A group of school districts across Minnesota say they are figuring out better ways to get student attendance back on track, with the rate of chronically absent students stubbornly high even years after COVID school closures.
Earlier this year, the Legislature voted to send $4.7 million to 12 school districts to try to figure out how to get attendance rates back up. The districts — Burnsville-Eagan-Savage, Chisholm, Columbia Heights, Cook County, Mankato, Minneapolis, Moorhead, Northfield, Red Lake, Rochester, Sauk Rapids-Rice and Windom — presented early results from their year of experimentation to a legislative commission on Dec. 2.
The districts say the funding is making a difference, helping them buy software to better track attendance, and hiring people dedicated to dealing with attendance.
“Not many districts the size of Chisholm have the opportunity to have someone committed to that role,” said Carrie McDonald, the director of teaching and learning for the district of about 650 students situated about an hour and a half north of Duluth, during the Student Attendance and Truancy Legislative Study Group meeting.
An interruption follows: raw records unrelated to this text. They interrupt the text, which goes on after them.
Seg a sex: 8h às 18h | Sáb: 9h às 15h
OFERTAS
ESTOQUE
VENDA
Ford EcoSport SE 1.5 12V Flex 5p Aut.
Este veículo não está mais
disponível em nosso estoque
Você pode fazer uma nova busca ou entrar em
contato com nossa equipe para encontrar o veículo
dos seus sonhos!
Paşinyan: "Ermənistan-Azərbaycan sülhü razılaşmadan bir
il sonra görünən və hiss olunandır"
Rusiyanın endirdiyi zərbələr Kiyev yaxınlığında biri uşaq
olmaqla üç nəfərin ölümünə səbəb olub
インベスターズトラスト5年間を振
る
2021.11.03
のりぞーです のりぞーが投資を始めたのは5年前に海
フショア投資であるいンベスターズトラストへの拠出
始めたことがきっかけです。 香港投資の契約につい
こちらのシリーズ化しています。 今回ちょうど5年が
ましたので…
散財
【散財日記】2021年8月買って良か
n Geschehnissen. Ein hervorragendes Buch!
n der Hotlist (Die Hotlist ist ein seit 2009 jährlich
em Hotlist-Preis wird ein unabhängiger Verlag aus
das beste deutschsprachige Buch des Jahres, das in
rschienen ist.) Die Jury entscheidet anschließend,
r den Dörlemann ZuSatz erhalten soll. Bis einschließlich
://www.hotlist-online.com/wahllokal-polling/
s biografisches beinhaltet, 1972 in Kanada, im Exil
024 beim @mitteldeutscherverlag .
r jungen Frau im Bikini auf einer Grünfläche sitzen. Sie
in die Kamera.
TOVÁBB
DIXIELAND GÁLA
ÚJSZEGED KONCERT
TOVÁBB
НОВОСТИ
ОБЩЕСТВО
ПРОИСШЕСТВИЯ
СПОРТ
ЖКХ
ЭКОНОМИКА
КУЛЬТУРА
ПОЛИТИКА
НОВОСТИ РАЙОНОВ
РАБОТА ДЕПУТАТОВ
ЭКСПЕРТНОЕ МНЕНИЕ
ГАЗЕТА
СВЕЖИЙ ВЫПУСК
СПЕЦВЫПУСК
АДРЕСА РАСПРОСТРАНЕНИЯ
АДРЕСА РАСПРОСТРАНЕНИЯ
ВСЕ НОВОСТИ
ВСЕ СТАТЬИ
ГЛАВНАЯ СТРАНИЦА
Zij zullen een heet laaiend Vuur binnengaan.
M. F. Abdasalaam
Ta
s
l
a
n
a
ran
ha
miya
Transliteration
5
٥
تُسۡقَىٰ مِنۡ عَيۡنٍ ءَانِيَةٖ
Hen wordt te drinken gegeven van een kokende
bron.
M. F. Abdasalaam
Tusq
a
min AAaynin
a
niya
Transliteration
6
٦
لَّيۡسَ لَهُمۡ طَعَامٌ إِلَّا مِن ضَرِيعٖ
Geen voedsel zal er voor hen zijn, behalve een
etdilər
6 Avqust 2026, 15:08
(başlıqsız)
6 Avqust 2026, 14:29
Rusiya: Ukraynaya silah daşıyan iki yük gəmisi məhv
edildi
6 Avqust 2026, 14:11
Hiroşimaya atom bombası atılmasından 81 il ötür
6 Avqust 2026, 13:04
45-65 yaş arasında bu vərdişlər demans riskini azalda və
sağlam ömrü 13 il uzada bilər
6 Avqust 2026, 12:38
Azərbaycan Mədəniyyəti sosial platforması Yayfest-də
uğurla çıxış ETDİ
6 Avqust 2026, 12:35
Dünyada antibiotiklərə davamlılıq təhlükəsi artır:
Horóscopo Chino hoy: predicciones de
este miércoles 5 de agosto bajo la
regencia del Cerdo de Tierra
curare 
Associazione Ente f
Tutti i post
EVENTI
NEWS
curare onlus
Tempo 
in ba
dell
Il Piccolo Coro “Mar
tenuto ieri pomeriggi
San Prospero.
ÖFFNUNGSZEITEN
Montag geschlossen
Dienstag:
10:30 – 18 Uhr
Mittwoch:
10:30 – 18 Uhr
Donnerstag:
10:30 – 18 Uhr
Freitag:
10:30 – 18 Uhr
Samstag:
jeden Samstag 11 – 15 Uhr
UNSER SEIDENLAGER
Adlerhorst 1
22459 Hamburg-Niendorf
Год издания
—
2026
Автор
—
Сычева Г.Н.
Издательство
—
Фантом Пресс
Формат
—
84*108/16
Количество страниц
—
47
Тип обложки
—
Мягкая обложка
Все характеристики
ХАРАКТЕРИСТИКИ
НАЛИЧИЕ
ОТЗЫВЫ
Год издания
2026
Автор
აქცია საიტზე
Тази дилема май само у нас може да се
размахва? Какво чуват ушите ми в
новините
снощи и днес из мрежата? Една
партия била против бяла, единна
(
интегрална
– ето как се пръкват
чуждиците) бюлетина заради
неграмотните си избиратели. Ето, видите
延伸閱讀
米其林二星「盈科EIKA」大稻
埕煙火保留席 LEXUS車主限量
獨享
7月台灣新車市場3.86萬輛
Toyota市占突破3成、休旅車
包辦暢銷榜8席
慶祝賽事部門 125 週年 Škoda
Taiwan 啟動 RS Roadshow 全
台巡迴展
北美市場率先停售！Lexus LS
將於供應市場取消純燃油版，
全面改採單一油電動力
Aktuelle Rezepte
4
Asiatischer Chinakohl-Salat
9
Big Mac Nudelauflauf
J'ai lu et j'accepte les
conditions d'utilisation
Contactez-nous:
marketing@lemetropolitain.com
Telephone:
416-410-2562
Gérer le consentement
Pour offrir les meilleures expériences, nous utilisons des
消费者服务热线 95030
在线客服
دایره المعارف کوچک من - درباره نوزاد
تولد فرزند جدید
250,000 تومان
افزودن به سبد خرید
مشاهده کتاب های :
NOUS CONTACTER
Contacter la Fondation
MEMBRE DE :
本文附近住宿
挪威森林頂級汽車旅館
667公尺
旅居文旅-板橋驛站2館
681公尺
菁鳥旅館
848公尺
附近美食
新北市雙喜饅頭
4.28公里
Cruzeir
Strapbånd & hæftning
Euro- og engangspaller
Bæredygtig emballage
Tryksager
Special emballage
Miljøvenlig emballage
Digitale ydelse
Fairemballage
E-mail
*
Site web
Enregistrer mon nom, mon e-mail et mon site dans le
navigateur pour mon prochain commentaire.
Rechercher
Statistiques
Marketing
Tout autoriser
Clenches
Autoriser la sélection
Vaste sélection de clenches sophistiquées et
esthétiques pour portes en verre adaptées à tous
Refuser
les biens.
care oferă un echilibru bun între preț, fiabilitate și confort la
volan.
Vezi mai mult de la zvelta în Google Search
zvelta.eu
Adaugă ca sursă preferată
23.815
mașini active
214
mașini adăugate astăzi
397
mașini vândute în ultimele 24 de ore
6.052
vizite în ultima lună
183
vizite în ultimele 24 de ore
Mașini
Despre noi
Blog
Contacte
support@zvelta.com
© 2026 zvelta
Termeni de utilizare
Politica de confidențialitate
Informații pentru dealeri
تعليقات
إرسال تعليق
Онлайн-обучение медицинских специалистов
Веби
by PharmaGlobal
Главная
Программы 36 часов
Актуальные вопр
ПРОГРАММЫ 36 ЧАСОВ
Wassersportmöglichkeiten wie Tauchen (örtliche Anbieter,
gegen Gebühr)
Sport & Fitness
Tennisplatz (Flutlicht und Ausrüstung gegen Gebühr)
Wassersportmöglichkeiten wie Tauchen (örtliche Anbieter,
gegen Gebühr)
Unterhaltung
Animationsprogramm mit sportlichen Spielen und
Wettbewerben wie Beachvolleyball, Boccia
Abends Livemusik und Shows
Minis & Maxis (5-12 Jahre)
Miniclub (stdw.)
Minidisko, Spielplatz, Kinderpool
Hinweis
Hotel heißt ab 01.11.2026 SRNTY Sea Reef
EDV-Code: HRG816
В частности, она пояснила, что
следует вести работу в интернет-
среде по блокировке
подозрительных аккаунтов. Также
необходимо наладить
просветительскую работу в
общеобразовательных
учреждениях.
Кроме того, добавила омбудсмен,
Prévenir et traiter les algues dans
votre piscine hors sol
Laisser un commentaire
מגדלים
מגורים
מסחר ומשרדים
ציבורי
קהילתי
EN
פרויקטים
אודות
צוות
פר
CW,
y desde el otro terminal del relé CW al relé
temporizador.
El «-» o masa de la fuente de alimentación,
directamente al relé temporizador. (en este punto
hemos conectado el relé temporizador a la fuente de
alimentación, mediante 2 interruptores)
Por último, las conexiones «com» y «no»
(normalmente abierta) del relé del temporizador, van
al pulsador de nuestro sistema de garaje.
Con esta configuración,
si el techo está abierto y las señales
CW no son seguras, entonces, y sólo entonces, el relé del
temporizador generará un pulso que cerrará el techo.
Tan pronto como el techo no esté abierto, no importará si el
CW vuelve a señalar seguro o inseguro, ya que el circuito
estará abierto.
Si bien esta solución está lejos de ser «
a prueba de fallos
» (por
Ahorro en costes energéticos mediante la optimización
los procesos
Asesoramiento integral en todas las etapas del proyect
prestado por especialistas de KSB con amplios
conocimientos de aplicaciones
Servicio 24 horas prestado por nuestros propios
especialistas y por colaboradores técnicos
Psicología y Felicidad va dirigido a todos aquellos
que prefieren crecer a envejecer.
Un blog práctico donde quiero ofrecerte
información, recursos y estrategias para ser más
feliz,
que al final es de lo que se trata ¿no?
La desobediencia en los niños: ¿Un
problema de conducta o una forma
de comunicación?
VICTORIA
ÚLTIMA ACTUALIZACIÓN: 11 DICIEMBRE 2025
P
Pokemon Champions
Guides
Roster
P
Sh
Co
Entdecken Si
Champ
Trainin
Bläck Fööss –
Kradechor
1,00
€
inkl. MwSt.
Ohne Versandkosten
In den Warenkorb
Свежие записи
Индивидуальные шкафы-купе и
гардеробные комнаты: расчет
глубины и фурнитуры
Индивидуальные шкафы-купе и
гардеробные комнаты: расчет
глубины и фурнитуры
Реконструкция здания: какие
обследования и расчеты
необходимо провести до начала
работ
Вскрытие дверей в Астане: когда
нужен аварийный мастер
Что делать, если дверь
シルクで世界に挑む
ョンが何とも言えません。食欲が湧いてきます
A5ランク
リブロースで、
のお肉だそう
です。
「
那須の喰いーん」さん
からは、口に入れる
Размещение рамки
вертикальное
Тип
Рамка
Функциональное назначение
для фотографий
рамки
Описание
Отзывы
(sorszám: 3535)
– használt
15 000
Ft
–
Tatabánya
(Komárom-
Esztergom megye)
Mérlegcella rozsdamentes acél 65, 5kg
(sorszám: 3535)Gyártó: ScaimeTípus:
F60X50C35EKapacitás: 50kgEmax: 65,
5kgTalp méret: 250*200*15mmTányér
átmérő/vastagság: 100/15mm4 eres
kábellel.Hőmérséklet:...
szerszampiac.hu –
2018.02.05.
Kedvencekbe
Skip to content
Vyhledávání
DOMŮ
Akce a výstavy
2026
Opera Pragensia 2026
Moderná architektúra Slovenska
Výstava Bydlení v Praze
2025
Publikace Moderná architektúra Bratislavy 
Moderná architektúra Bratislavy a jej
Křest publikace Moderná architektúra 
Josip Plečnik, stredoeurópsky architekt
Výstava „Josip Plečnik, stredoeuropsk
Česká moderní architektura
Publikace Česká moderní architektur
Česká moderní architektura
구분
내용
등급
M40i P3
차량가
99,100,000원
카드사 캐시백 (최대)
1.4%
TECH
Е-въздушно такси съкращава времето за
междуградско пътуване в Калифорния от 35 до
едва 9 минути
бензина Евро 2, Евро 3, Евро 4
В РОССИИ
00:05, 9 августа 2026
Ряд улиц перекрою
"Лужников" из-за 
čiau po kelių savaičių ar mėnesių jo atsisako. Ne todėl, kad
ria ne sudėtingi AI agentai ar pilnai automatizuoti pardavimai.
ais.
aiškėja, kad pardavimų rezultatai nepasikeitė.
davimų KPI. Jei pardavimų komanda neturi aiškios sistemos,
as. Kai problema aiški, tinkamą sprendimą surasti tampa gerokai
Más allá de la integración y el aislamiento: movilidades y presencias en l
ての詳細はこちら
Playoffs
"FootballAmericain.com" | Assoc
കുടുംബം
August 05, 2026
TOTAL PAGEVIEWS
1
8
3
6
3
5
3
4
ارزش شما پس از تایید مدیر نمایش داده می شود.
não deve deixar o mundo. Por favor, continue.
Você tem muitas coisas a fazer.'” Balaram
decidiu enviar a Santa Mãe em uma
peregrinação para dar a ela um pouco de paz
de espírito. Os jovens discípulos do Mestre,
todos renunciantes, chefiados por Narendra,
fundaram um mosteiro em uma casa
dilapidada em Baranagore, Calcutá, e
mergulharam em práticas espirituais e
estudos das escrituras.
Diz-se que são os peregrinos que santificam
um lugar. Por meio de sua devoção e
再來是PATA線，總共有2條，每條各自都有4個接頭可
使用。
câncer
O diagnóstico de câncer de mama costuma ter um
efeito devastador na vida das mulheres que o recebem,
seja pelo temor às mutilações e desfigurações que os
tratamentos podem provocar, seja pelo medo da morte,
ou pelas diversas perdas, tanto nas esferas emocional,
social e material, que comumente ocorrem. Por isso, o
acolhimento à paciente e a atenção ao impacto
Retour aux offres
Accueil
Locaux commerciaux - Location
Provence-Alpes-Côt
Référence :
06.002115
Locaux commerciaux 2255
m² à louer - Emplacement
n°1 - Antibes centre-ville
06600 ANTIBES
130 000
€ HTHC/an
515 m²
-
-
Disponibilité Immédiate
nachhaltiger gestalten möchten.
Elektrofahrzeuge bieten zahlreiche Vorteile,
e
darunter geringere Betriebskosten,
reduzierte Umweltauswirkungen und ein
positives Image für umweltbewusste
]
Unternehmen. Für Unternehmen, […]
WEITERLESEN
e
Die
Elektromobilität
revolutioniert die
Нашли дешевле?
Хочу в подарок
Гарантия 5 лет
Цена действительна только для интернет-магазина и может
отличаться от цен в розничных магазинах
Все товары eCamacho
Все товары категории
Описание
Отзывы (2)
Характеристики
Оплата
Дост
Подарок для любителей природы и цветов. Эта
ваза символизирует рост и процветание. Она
While a small district like Chisholm is using the personal relationships its new attendance coordinator can develop with students, bigger districts like Moorhead are trying to find systems to keep students on track.
“Having a staff person who notices a kid is not in school and reaching out to that kid is not a system we can rely on,” Moorhead’s Isaac Lundberg told the commission.
Though different school districts need to use different ways to reach out to students and families, they agreed on a need to find uniform systems to document attendance in schools, and compare results across districts.
Students are missing school for all kinds of reasons, and chronic absenteeism — defined as missing 10% of school days or more— was a growing problem across the country even before the pandemic.